Why Do Game Developers Need A Political Lobby?
Capitalizing on its improved respectability, the video game industry intends to establish a political action committee to donate money to game-friendly politicians and candidates.
Michael D. Gallagher, chief executive of the Entertainment Software Association, the industry’s lobbying arm in Washington, said last week that the group’s board approved the PAC’s creation last fall and that the committee would be up and running by the end of March. The association represents major game publishers including the Walt Disney Company, Electronic Arts, Microsoft, Nintendo and Sony.
“We will be writing checks to campaigns by the end of this quarter,” Mr. Gallagher said. “This is an important step in the political maturation process of the industry that we are ready to take now. This is about identifying and supporting champions for the game industry on Capitol Hill so that they support us.”
Mr. Gallagher said the PAC would probably donate $50,000 to $100,000 this year to national candidates, an amount he described as commensurate with similar committees associated with the film and music industries. Such political action committees are generally financed personally by industry executives rather than by corporations and under federal law are limited to giving $5,000 to each candidate per election.
The figures are not huge, but Mr. Gallagher, a former Commerce Department official, said such donations are crucial to doing business in Washington by letting politicians know that “we are behind them.”
Mr. Gallagher said his association would not establish or contribute this year to any of the less-regulated political advocacy groups known as 527s, for a section of the federal tax code, saying, “I think that’s a stage down the road.”
But Mr. Gallagher did say that in this election year his association would mobilize the more than 100,000 gamers who have joined the association’s Video Game Voters Network. Like the association and its nascent PAC, the voters group opposes efforts to regulate games more strictly than books, movies and other media.
“If I can walk into the office of a member of Congress and tell them we have 20,000 voters in their state who are already signed up to write letters and act based on game-related issues that concern them, that’s powerful,” he said.
The industry’s new round of muscle-flexing comes as the political and cultural environment for video games has improved significantly.
The high-water mark of political dudgeon about games came in 2005 when scenes of mild sexual provocation were discovered hidden with the code for the game Grand Theft Auto: San Andreas. In the wake of the controversy Senator Hillary Rodham Clinton proposed legislation to increase federal regulation of the game industry.
That proposal, however, found little traction on Capitol Hill. Meanwhile, federal courts have consistently invoked the First Amendment in striking down state attempts to regulate games more strictly than other media.
Now, Senator Clinton has appeared to make peace with the game industry, perhaps recognizing that while games were largely a children’s pastime in the 1980s, those children have now grown up, are voting, and are still enjoying video games. The average age of a gamer is now near 30, according to industry surveys.

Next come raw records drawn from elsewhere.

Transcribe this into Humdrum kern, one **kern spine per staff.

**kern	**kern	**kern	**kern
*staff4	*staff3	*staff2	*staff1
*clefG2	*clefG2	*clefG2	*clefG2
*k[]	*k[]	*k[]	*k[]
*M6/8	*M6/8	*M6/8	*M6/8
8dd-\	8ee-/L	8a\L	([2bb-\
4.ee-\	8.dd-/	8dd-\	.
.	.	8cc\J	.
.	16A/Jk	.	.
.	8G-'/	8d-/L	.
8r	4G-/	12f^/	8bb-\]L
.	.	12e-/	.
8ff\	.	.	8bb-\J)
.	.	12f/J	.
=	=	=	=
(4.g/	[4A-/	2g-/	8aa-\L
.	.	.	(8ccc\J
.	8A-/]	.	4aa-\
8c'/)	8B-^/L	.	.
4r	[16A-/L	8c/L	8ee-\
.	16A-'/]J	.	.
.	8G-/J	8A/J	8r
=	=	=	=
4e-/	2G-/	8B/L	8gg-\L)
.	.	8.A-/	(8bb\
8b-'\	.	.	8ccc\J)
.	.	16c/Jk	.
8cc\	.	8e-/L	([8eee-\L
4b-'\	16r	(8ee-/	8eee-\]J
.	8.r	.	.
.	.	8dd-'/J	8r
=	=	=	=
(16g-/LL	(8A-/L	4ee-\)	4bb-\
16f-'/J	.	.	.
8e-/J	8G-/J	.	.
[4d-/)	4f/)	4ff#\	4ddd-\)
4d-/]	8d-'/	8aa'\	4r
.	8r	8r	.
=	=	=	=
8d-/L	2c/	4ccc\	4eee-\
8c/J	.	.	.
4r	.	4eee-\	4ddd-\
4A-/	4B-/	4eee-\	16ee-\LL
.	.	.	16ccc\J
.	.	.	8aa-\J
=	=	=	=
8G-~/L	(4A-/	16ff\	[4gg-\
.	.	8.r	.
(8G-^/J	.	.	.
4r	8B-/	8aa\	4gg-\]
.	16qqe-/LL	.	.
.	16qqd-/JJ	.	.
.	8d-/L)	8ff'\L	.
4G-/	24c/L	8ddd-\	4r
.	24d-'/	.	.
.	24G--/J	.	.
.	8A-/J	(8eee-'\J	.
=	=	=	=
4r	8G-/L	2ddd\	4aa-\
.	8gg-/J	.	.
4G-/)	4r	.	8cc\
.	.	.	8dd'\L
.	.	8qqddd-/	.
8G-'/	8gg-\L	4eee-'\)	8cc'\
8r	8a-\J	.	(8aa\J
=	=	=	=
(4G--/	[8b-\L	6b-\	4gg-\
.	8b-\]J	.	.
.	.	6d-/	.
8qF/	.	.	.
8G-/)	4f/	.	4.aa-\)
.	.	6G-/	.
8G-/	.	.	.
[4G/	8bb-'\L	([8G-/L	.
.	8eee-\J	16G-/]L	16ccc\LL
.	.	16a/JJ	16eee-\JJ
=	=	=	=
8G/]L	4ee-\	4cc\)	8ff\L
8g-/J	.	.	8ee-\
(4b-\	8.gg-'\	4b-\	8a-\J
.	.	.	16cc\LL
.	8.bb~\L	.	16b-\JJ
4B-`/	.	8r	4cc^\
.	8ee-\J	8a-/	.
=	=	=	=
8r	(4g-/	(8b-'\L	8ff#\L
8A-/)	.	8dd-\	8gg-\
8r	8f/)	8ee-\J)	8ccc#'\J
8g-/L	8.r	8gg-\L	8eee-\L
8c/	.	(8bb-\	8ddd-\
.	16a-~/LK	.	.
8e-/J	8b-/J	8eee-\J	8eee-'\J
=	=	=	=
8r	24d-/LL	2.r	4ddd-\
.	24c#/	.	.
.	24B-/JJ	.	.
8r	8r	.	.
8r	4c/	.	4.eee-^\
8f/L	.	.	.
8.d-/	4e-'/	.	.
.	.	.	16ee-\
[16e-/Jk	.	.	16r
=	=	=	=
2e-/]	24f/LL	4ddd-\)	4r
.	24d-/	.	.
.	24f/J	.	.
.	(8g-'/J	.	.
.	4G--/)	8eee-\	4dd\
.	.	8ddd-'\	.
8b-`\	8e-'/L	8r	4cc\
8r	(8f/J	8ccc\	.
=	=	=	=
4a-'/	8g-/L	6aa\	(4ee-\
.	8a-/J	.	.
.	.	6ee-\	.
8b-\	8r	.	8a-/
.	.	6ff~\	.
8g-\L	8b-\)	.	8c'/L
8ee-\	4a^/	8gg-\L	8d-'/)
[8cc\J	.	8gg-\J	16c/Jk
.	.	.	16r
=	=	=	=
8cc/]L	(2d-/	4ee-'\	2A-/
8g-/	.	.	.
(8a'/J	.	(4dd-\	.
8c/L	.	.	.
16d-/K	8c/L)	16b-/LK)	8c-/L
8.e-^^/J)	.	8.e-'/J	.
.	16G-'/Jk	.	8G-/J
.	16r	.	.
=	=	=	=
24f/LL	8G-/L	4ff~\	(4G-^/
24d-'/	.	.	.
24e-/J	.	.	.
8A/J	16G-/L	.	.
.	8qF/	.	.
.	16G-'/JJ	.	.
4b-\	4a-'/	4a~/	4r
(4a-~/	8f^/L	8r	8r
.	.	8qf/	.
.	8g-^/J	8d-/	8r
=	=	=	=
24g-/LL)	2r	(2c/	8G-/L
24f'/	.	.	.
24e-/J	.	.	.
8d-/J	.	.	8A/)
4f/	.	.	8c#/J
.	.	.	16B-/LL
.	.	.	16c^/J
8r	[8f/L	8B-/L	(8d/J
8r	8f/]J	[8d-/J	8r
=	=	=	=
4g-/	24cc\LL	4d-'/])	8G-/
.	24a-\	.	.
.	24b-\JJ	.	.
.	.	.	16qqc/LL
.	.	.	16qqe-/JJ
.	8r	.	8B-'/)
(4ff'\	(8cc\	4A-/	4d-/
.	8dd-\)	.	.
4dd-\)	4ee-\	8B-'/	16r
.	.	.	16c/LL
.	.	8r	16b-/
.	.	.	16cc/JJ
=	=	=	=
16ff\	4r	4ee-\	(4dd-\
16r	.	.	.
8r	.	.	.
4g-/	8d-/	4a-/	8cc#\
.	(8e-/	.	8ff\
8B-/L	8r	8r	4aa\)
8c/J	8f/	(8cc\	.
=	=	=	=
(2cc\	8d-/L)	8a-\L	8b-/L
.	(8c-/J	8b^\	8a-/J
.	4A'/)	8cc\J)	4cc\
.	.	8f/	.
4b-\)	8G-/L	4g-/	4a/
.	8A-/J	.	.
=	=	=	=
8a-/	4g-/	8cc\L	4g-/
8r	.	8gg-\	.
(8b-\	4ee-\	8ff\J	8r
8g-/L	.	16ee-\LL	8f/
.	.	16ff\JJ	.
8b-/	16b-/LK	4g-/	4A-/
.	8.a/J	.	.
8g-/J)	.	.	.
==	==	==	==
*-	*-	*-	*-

“Games are a way that more and more people are spending their leisure time, and you do yourself a disservice as a candidate to attack how people spend that leisure time,” Robert A. Kotick, chairman of Activision, a top independent game publisher, said.
Mr. Kotick described the new PAC as “a great first step” but he cautioned that the film and music industries would still enjoy far more sway in Washington than the game industry, not least because “people like Jeffrey Katzenberg and David Geffen help raise millions of dollars for candidates.” (In any case, the game industry is usually aligned with the music and film industries when it comes to lobbying efforts.)
Along with the evolving political climate, games have also become more accessible and less threatening in the broader culture. Nintendo’s Wii console, introduced in 2006, has been a big part of that shift, drawing in both children and older players with its simple point-and-wave control scheme. Music-oriented game franchises like Dance Dance Revolution and Guitar Hero have become mass-market hits, while middle-aged women have become the top audience for puzzle games like Bookworm.
All of those developments have helped create a much more favorable and tolerant attitude toward video games, both among the general public and politicians. Mr. Gallagher, the game association chief executive, said that 36 members of Congress and about 300 staffers attended a game industry reception in Washington in November.
(For his part, Mr. Gallagher has said that when he was chief of staff for Representative Rick White, a Washington State Republican, in the 1990s he helped program the office PCs to play Doom, the famous first-person shooter game.)
Mr. Gallagher said the Wii was the hit of the reception and helped drive the message that video games are now a form of mainstream entertainment.
“We had one member of Congress who tried golf on the Wii, and he got a birdie on his first hole and an eagle on the second,” Mr. Gallagher said. “We couldn’t get it out of his hands for 20 minutes.”
Mr. Gallagher declined to identify the politician. He also declined to say whether that politician would be a likely recipient of a donation from the game industry’s new PAC.